» Page extract

^^^^^^^^

# Introduction
This notebook focuses on optmizing the classifier for the [GECCO 2017 competition](http://www.spotseven.de/gecco/gecco-challenge/gecco-challenge-2017/) ([Rules](https://notebooks.azure.com/n/UxScBeYo9pM/files/rulesGeccoIc2017.pdf))

---

# Code
## Import packages/modules
Some packages/modules are necessary for loading and visualising the data.
- **pandas:** load CVS file;
- **matplotlib.pyplot:** plot data;
- **numpy:** array manipulation;
- **differential_evolution (scipi):** optimization.

In [1]:
import pandas as pd
import matplotlib.pyplot as plt
import numpy as np
from sklearn.neural_network import MLPClassifier
from sklearn.metrics import confusion_matrix
from scipy.optimize import differential_evolution

## Load Training Data
Data is loaded using the *read_csv* function from **pandas** package. After that, we convert incorrect data types.

**Obs:** This step is better covered at **[01 - load and view](https://notebooks.azure.com/n/vGEm8hmoKOg/notebooks/01%20-%20load%20and%20view.ipynb)**.

In [2]:
# Load data
train_data = pd.read_csv('../data/waterDataTraining.csv', delimiter=',')

In [3]:
# Convert first column to Date-Time
train_data['Time'] = train_data["Time"].apply(pd.to_datetime)

In [4]:
# Convert last column to Boolean
train_data["Event (boolean)"] = train_data["Event (boolean)"] == " TRUE"

## Prepare Training Data
Convert data to arrays

In [5]:
# Impute data with mean
train_data["Chlorine dioxide (mg/L)"].fillna(train_data["Chlorine dioxide (mg/L)"].mean(), inplace=True)
train_data["PH value"].fillna(train_data["PH value"].mean(), inplace=True)
train_data["Redox potential (mV)"].fillna(train_data["Redox potential (mV)"].mean(), inplace=True)

In [6]:
# Create input array
X1 = np.array(train_data['Chlorine dioxide (mg/L)'])
X2 = np.array(train_data['PH value'])
X3 = np.array(train_data['Redox potential (mV)'])

In [7]:
# Normalize data to [0, 1]
X1 = (X1 - X1.min())/(X1.max() - X1.min())
X2 = (X2 - X2.min())/(X2.max() - X2.min())
X3 = (X3 - X3.min())/(X3.max() - X3.min())

In [8]:
# Create input 2D array
X_train = np.array([X1, X2, X3]).T

# Create output array
Y_train = np.array(train_data['Event (boolean)'])

## Load Test Data

In [9]:
# Load data
test_data = pd.read_csv('../data/waterDataTesting.csv', delimiter=',')

  interactivity=interactivity, compiler=compiler, result=result)

^^^^^^^^

» Dataset content
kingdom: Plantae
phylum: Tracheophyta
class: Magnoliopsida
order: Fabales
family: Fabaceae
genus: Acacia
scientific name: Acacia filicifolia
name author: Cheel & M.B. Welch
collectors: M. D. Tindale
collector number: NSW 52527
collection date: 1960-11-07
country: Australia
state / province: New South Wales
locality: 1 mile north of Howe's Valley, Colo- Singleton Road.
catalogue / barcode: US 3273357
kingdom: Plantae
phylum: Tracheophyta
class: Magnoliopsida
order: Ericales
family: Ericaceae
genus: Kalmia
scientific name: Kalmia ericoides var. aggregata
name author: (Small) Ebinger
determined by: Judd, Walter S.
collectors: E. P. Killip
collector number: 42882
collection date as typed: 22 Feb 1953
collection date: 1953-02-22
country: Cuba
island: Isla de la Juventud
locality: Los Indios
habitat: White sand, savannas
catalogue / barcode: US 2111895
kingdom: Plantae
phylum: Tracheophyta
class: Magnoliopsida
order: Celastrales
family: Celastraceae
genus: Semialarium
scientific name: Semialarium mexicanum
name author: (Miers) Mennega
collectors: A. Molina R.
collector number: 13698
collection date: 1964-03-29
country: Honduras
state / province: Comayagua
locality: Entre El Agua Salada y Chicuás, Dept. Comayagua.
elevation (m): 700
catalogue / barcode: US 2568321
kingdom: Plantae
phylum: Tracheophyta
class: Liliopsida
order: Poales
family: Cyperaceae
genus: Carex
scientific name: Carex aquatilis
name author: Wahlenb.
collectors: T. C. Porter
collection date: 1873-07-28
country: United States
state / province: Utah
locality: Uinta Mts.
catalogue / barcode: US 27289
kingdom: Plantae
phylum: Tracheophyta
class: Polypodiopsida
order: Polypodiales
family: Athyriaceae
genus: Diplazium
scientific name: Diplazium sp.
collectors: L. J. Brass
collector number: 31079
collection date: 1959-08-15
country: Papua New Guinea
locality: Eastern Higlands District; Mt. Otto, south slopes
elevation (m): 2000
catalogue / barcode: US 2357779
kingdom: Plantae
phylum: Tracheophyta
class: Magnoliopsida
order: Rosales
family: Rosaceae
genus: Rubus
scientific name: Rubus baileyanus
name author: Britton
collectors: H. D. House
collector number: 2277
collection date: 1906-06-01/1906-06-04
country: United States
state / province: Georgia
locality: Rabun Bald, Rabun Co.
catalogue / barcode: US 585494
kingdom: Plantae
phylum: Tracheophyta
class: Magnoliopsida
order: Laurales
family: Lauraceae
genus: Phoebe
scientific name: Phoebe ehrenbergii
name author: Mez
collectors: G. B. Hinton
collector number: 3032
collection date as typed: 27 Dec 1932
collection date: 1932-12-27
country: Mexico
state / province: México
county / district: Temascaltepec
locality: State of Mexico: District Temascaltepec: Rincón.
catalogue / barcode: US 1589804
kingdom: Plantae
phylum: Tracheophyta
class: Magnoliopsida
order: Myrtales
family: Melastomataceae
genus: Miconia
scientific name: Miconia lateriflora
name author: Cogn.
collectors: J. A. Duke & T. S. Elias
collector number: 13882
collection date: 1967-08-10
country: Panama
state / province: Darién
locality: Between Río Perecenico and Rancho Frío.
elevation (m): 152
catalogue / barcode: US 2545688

^^^^^^^^

» Actions to take
1. Answer these questions about the notebook:
(a) Which pandas function is used to load the data?
(b) What value fills the missing entries in the "PH value" column?
(c) To what range is the data normalized?
2. Reproduce the notebook text word for word from "X3 = (X3 - X3.min())/(X3.max()" to "Y_train = np.array(train_data['Event (boolean)'])".

» Responses to the tasks
1.
(a) read_csv
(b) The mean of that column
(c) [0, 1]

2.
X3 = (X3 - X3.min())/(X3.max() - X3.min())

In [8]:
# Create input 2D array
X_train = np.array([X1, X2, X3]).T

# Create output array
Y_train = np.array(train_data['Event (boolean)'])